Streaming (_streaming.py) wraps the SSE decoding from httpx-sse and adds OpenAI-specific handling on top. The Stream.__stream__ generator terminates on [DONE], surfaces inline errors from the stream body before they get swallowed, and handles the Assistants API's thread.* event namespace separately from the standard chat streaming format. Both sync (Stream) and async (AsyncStream) implementations exist as separate generic classes.

The retry count header is a detail I appreciated: every request that's been retried gets an x-stainless-retry-count header injected (line 454), unless the caller already set one. That makes retries observable in server-side logs without any client-side instrumentation.

Using it

Basic chat completion:

from openai import OpenAI

client = OpenAI()  # picks up OPENAI_API_KEY from env

completion = client.chat.completions.create(
    model="gpt-4o",
    messages=[{"role": "user", "content": "explain backpressure in two sentences"}],
)
print(completion.choices[0].message.content)

Streaming with the async client:

from openai import AsyncOpenAI
import asyncio

async def stream_response():
    client = AsyncOpenAI()
    async with client.chat.completions.stream(
        model="gpt-4o",
        messages=[{"role": "user", "content": "count to 5"}],
    ) as stream:
        async for chunk in stream:
            print(chunk.choices[0].delta.content or "", end="", flush=True)

asyncio.run(stream_response())

Configuring retries and timeout per-request:

response = client.chat.completions.create(
    model="gpt-4o",
    messages=[{"role": "user", "content": "hello"}],
    timeout=30.0,
    max_retries=5,
)

Rough edges

The library is generated from an OpenAPI spec, which means the resource classes themselves are not great to read or contribute to — they're not meant to be edited by hand.

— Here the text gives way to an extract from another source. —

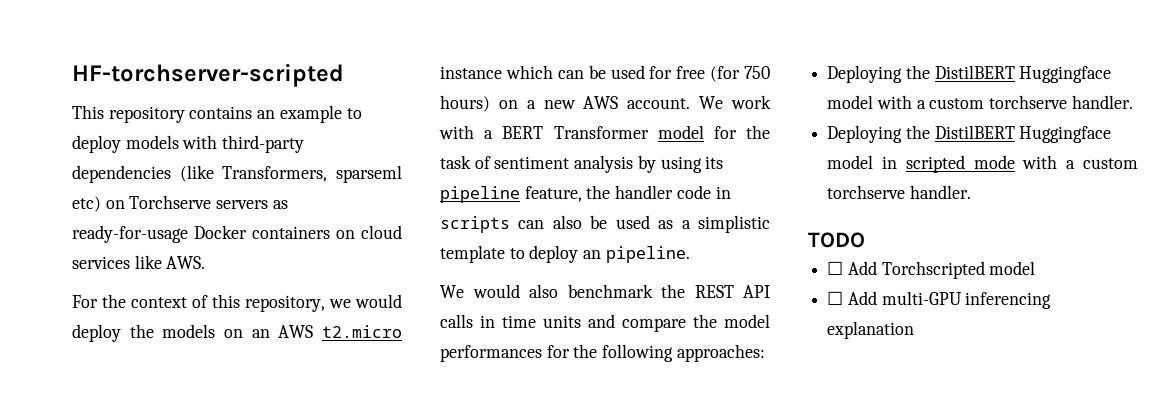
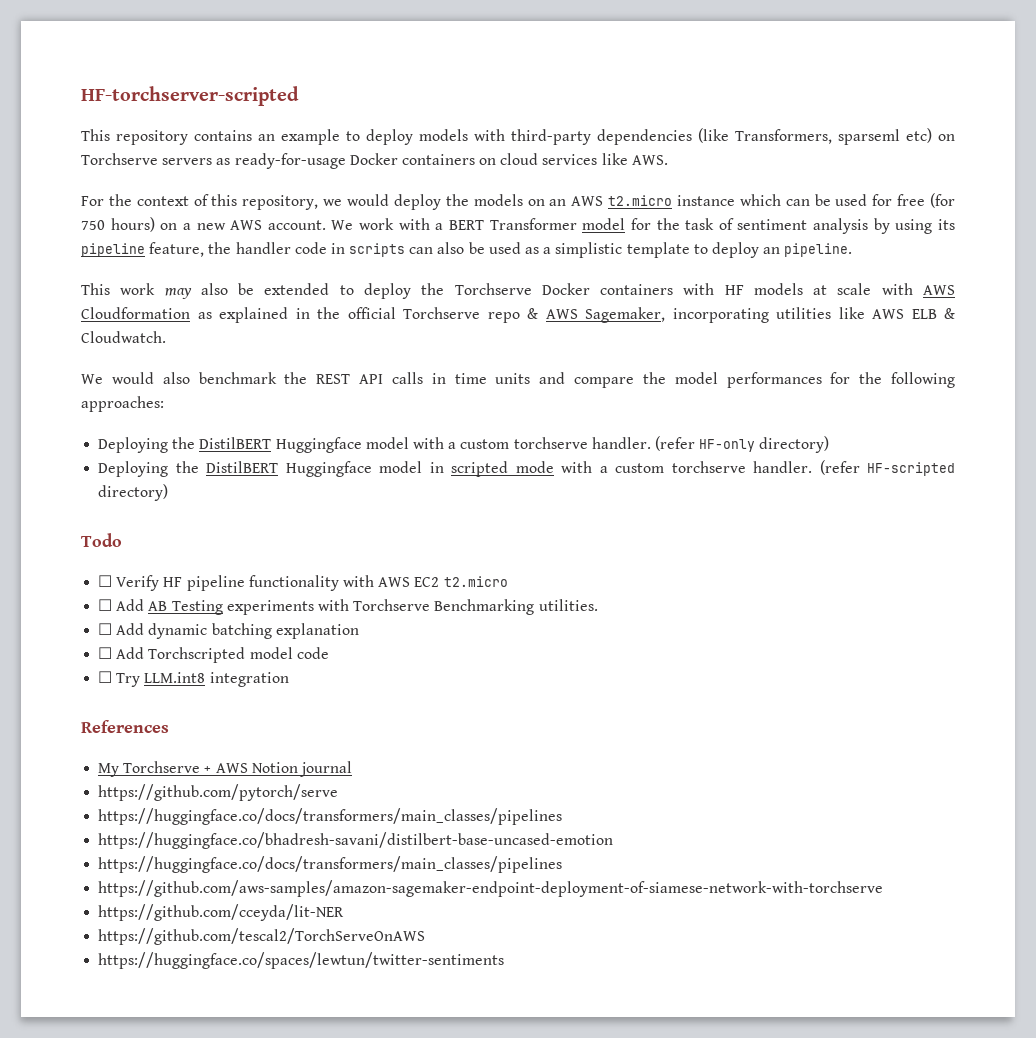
(690, 254) none -> [81,283,956,299] [81,307,955,323] [81,331,166,343] // This work may also be extended to deploy the Torchserve Docker containers with HF models at scale with AWS Cloudformation as explained in the official Torchserve repo & AWS Sagemaker, incorporating utilities like AWS ELB & Cloudwatch.
(1133, 102) none -> [654,436,830,453] (refer HF-only directory)
[808,232,865,248] // TODO -> [819,460,956,476] [98,484,169,501] [81,533,122,547] [98,575,508,591] [98,599,598,615] [98,623,359,639] (refer HF-scripted directory) // Todo // ☐ Verify HF pipeline functionality with AWS EC2 t2.micro // ☐ Add AB Testing experiments with Torchserve Benchmarking utilities. // ☐ Add dynamic batching explanation
[827,291,1052,309] [827,321,915,339] // ☐ Add multi-GPU inferencing explanation -> [296,647,329,659] [98,671,289,687] [81,720,169,733] [98,761,352,777] [98,784,339,801] [98,808,563,825] [98,832,614,849] [98,856,563,873] [98,880,884,897] [98,904,345,921] [98,928,426,945] [98,952,505,969] code // ☐ Try LLM.int8 integration // References // My Torchserve + AWS Notion journal // https://github.com/pytorch/serve // https://huggingface.co/docs/transformers/main_classes/pipelines // https://huggingface.co/bhadresh-savani/distilbert-base-uncased-emotion // https://huggingface.co/docs/transformers/main_classes/pipelines // https://github.com/aws-samples/amazon-sagemaker-endpoint-deployment-of-siamese-network-with-torchserve // https://github.com/cceyda/lit-NER // https://github.com/tescal2/TorchServeOnAWS // https://huggingface.co/spaces/lewtun/twitter-sentiments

If you want to understand what parameters a method accepts, api.md or the type stubs are easier than reading resources/.

Pydantic v1 and v2 are both supported via a compatibility shim in _compat.py. The shim is functional but adds a layer of indirection that makes some model behavior harder to trace. This will presumably go away when v1 support is eventually dropped.

The helpers/ directory contains the higher-level streaming wrappers (like stream() context managers) which are more ergonomic than using Stream directly, but they're not prominently documented. You'll find them by reading the source before you find them in the docs.

Bottom line

If you're calling the OpenAI API from Python, this is what you use — it's not a choice. But reading the source is worthwhile: the NotGiven sentinel, the PropertyInfo transform pattern, and the retry infrastructure are all patterns you can lift for your own API clients.